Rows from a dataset
-=-=-
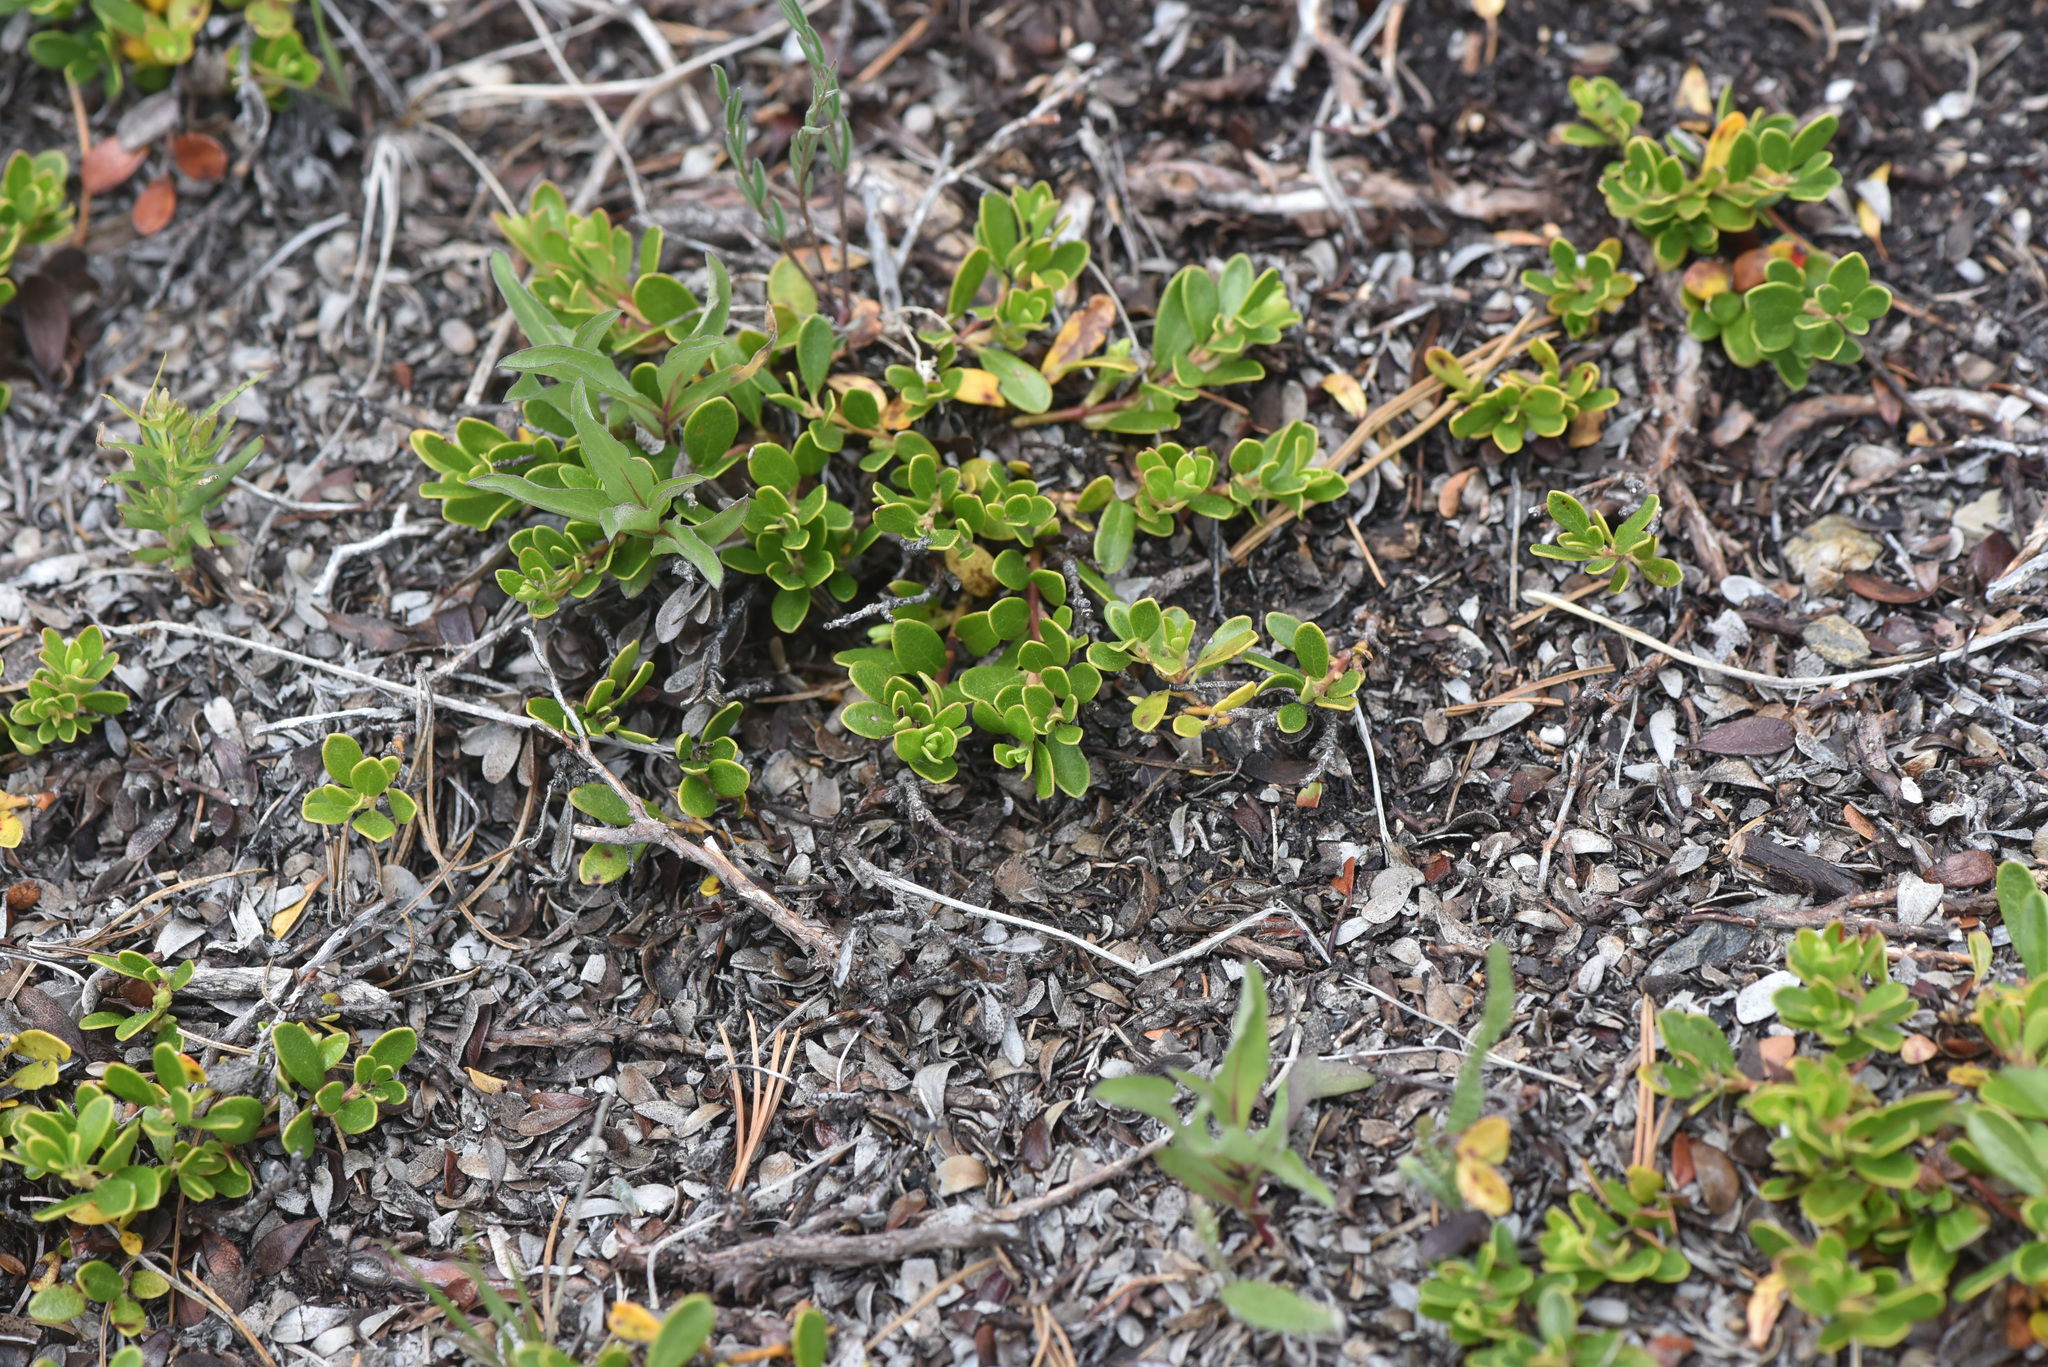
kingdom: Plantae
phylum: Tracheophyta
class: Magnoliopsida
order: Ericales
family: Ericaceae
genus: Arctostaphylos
-=-=-
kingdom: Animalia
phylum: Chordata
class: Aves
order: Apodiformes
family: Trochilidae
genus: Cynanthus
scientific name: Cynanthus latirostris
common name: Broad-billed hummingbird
-=-=-
▶ WHAT IS BEING ASKED: Set down the entries again without any change, beginning at the line that contains "class: Aves" and stopping after the line that contains "common name: Broad-billed hummingbird".

▶ SOLUTION FOR THIS EXERCISE:
class: Aves
order: Apodiformes
family: Trochilidae
genus: Cynanthus
scientific name: Cynanthus latirostris
common name: Broad-billed hummingbird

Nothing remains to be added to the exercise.